Der Swiss Market Index (SMI), der am Vortag erstmals seit August 2006 unter 8.000 Punkte gefallen war, blieb am Mittwoch den ganzen Tag im roten Bereich und schloss mit einem Minus von 1,6 Prozent auf 7.747,5 Punkten. Der Schweizer Blue-Chips-Index hat damit seit Jahresbeginn bereits 7,5 Prozent verloren. Am schwersten ins Gewicht fielen am Mittwoch die Verluste des dollarsensitiven Titels von ABB mit minus 5,1 Prozent, aber auch der beiden Grossbanken Credit Suisse und UBS, die 4,6 beziehungsweise 3,0 Prozent absanken. Credit Suisse hatte im Tagesverlauf vorübergehend bis zu 7,6 Prozent und die UBS bis zu fünf Prozent verloren. Syngenta sank um 5,1 Prozent, Clariant um 4,2 Prozent. Die Luxusgüter- und Uhrenkonzerne Richemont und Swatch notierten bei Handelsschluss um 1,5 beziehungsweise 1,1 Prozent tiefer. Von den SMI-Titeln legte einzig Swisscom zu, und zwar um 2,2 Prozent.

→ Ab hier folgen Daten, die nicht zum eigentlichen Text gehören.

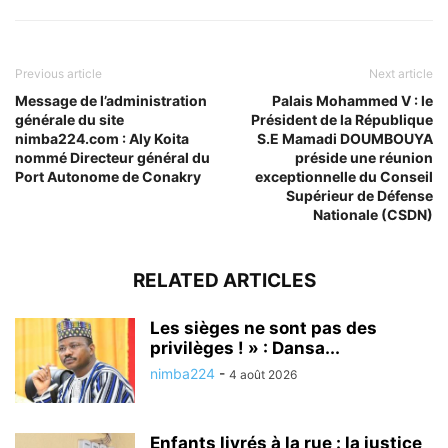
Previous article
Next article
Message de l’administration
Palais Mohammed V : le
générale du site
Président de la République
nimba224.com : Aly Koita
S.E Mamadi DOUMBOUYA
nommé Directeur général du
préside une réunion
Port Autonome de Conakry
exceptionnelle du Conseil
Supérieur de Défense
Nationale (CSDN)
RELATED ARTICLES
Les sièges ne sont pas des
privilèges ! » : Dansa...
nimba224
-
4 août 2026
Enfants livrés à la rue : la justice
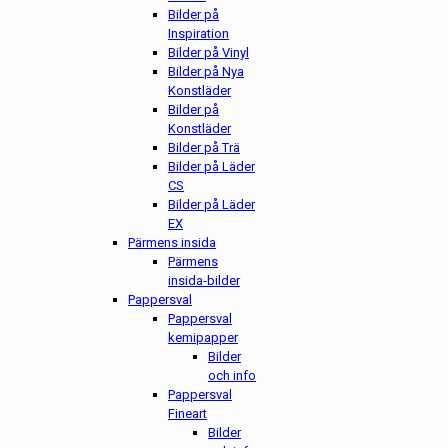
Bilder på
Inspiration
Bilder på Vinyl
Bilder på Nya
Konstläder
Bilder på
Konstläder
Bilder på Trä
Bilder på Läder
CS
Bilder på Läder
EX
Pärmens insida
Pärmens
insida-bilder
Pappersval
Pappersval
kemipapper
Bilder
och info
Pappersval
Fineart
Bilder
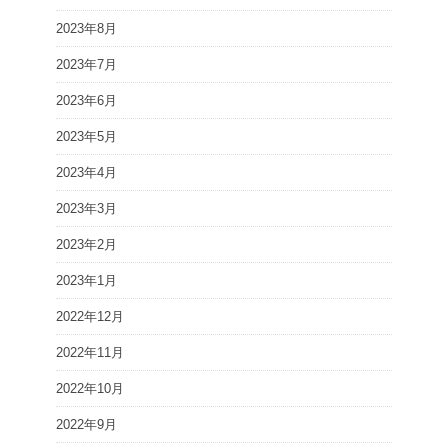
2023年8月
2023年7月
2023年6月
2023年5月
2023年4月
2023年3月
2023年2月
2023年1月
2022年12月
2022年11月
2022年10月
2022年9月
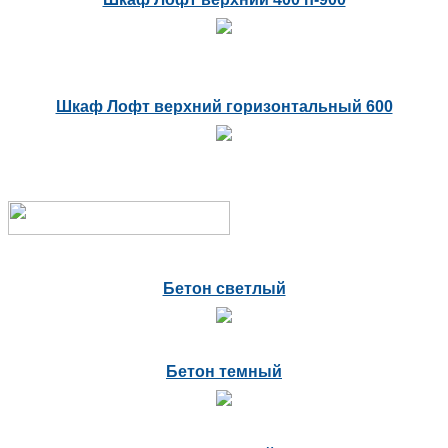
Шкаф Лофт верхний горизонтальный 600
Бетон светлый
Бетон темный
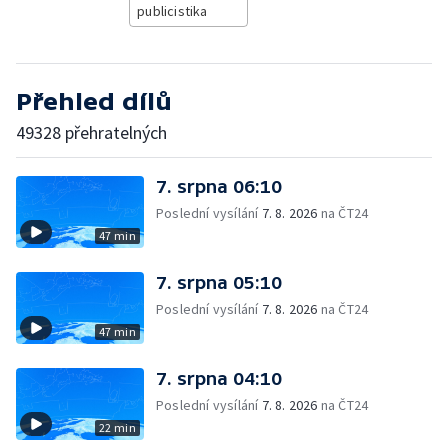
publicistika
Přehled dílů
49328 přehratelných
7. srpna 06:10
Poslední vysílání
7. 8. 2026
na ČT24
47 min
7. srpna 05:10
Poslední vysílání
7. 8. 2026
na ČT24
47 min
7. srpna 04:10
Poslední vysílání
7. 8. 2026
na ČT24
22 min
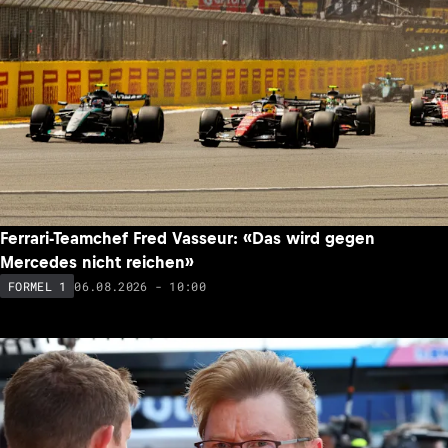
Ferrari-Teamchef Fred Vasseur: «Das wird gegen
Mercedes nicht reichen»
06.08.2026 - 10:00
FORMEL 1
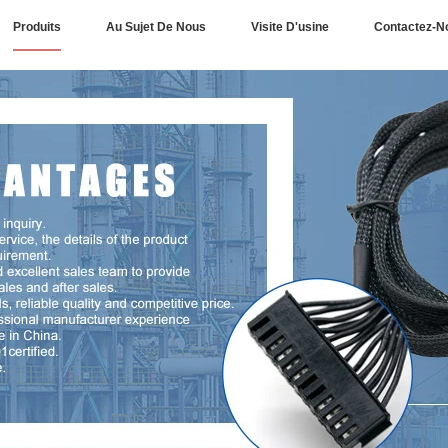
Produits
Au Sujet De Nous
Visite D'usine
Contactez-N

Unsicherheiten über die Entwicklung der US-Konjunktur und die nach den Verlustzahlen der grössten US-Bank Citigroup noch immer virulenten Finanzmarktturbulenzen zogen die Börsen weltweit nach unten. In Frankfurt unterschritt der DAX die psychologisch wichtige Marke von 7.500 Punkten und schloss bei 7.471,57 Punkten, 1,25 Prozent schlechter als am Vortag. Der MDAX gab um 1,47 Prozent auf 8.432,48 Zähler nach, der TecDAX sogar deutlich um 4,41 Prozent auf 810,02 Punkte. Mailand und London schlossen ebenfalls im Minus.

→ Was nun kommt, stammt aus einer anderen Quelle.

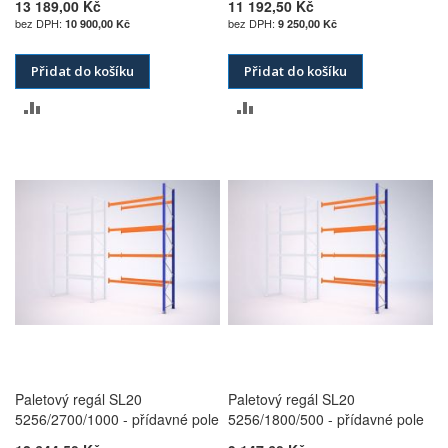
13 189,00 Kč
11 192,50 Kč
10 900,00 Kč
9 250,00 Kč
Přidat do košíku
Přidat do košíku
PŘIDAT
PŘIDAT
K
K
POROVNÁNÍ
POROVNÁNÍ
Paletový regál SL20
Paletový regál SL20
5256/2700/1000 - přídavné pole
5256/1800/500 - přídavné pole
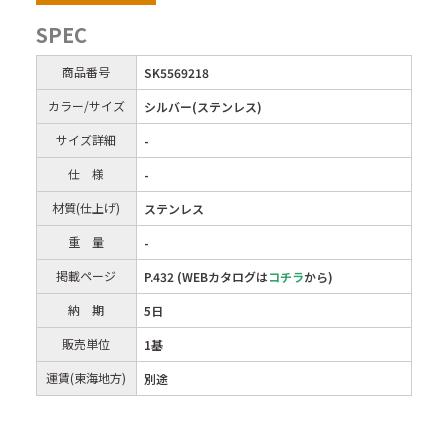
SPEC
商品番号
SK5569218
カラー/サイズ
シルバー(ステンレス)
サイズ詳細
-
仕 様
-
材質(仕上げ)
ステンレス
重 量
-
掲載ページ
P.432 (WEBカタログは
コチラ
から)
納 期
5日
販売単位
1基
運賃(東海地方)
別途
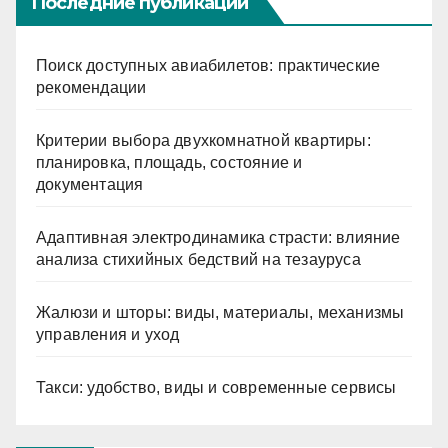
Последние публикации
Поиск доступных авиабилетов: практические
рекомендации
Критерии выбора двухкомнатной квартиры:
планировка, площадь, состояние и
документация
Адаптивная электродинамика страсти: влияние
анализа стихийных бедствий на тезауруса
Жалюзи и шторы: виды, материалы, механизмы
управления и уход
Такси: удобство, виды и современные сервисы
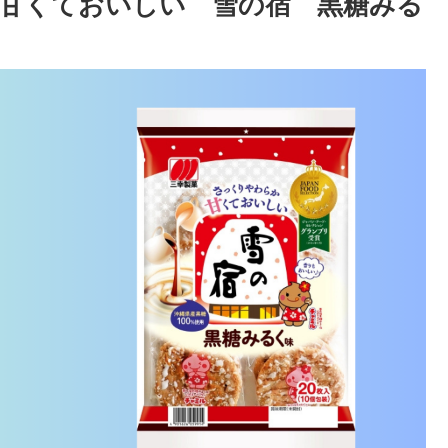
甘くておいしい 雪の宿 黒糖みる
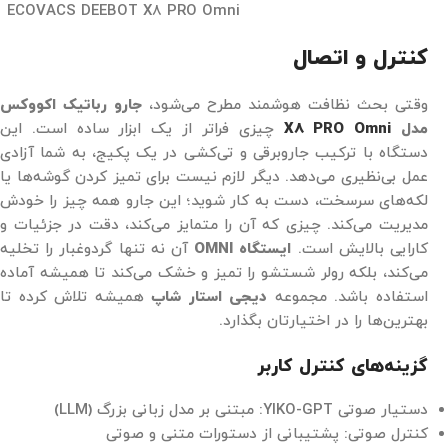
ECOVACS DEEBOT X8 PRO Omni
کنترل و اتصال
وقتی بحث نظافت هوشمند مطرح می‌شود،
جارو رباتیک اکووکس
مدل
X8 PRO Omni
چیزی فراتر از یک ابزار ساده است. این
دستگاه با ترکیب جاروبرقی و تی‌کشی در یک پکیج، به شما آزادی
عمل بی‌نظیری می‌دهد. دیگر لازم نیست برای تمیز کردن گوشه‌ها یا
لکه‌های سرسخت، دست به کار شوید؛ این جارو همه چیز را خودش
مدیریت می‌کند. چیزی که آن را متمایز می‌کند، دقت در جزئیات و
کارایی بالایش است.
ایستگاه OMNI
آن نه تنها گردوغبار را تخلیه
می‌کند، بلکه رولر شستشو را تمیز و خشک می‌کند تا همیشه آماده
استفاده باشد. مجموعه
دیجی استار شاپ
همیشه تلاش کرده تا
بهترین‌ها را در اختیارتان بگذارد.
گزینه‌های کنترل کاربر
دستیار صوتی YIKO-GPT: مبتنی بر مدل زبانی بزرگ (LLM)
کنترل صوتی: پشتیبانی از دستورات متنی و صوتی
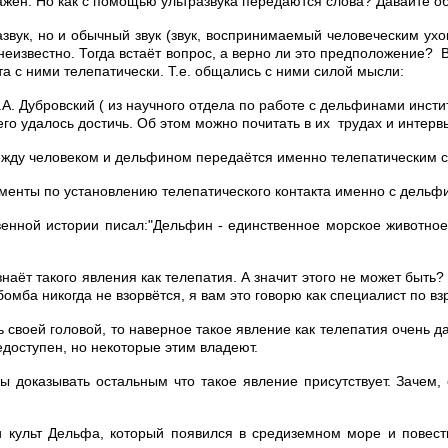
важен. Но как с помощью ультразвука передаются слова? Давайте о
азвук, но и обычный звук (звук, воспринимаемый человеческим ух
ру неизвестно. Тогда встаёт вопрос, а верно ли это предположение?
 с ними телепатически. Т.е. общались с ними силой мысли:
 Н.А. Дубровский ( из научного отдела по работе с дельфинами инс
го удалось достичь. Об этом можно почитать в их трудах и интерв
между человеком и дельфином передаётся именно телепатическим 
именты по установлению телепатического контакта именно с дельф
венной истории писал:"Дельфин - единственное морское животное
знаёт такого явления как телепатия. А значит этого не может быть
 бомба никогда не взорвётся, я вам это говорю как специалист по в
ь своей головой, то наверное такое явление как телепатия очень 
едоступен, но некоторые этим владеют.
ы доказывать остальным что такое явление присутствует. Зачем,
и культ Дельфа, который появился в средиземном море и повест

Auch aus den USA kamen keine positiven Impulse: Nach Verlusten von 2,17 Prozent am Dienstag eröffnete der Dow-Jones-Index an der Wall Street in New York nur kurz besser, dann fiel er bis zum Vormittag um 0,38 Prozent auf 12.453,15 Punkte. Enttäuschende Ergebnisse beim Chip-Hersteller Intel trugen zur schlechten Stimmung bei.

Angesichts von Befürchtungen, die USA könnten auf eine Rezession zusteuern, waren zuvor auch die asiatischen Börsen in den Abwärtstrend geraten. In Tokio wie in Hongkong setzte eine massive Verkaufswelle ein. An der Börse von Tokio stürzte der Nikkei-Index um 3,35 Prozent auf 13.504,51 Punkte. Nicht anders sah der Trend in Australien, China, Südkorea und Neuseeland aus.

Der Schweizer Franken legte in der Nacht auf Mittwoch auf den internationalen Devisenmärkten gegenüber dem Dollar und dem Euro weiter zu. Der Dollar sackte vorübergehend auf ein neues Allzeittief von 1,0838 Franken ab. Der Euro fiel am Mittwochnachmittag vorübergehend auf 1,6085 Franken, den tiefsten Stand seit März 2007. Am frühen Abend notierten Dollar und Euro wieder bei 1,1010 beziehungsweise 1,6119 Franken. Die neue Frankenstärke wird im Handel mit den Unsicherheiten auf den Finanzmärkten erklärt.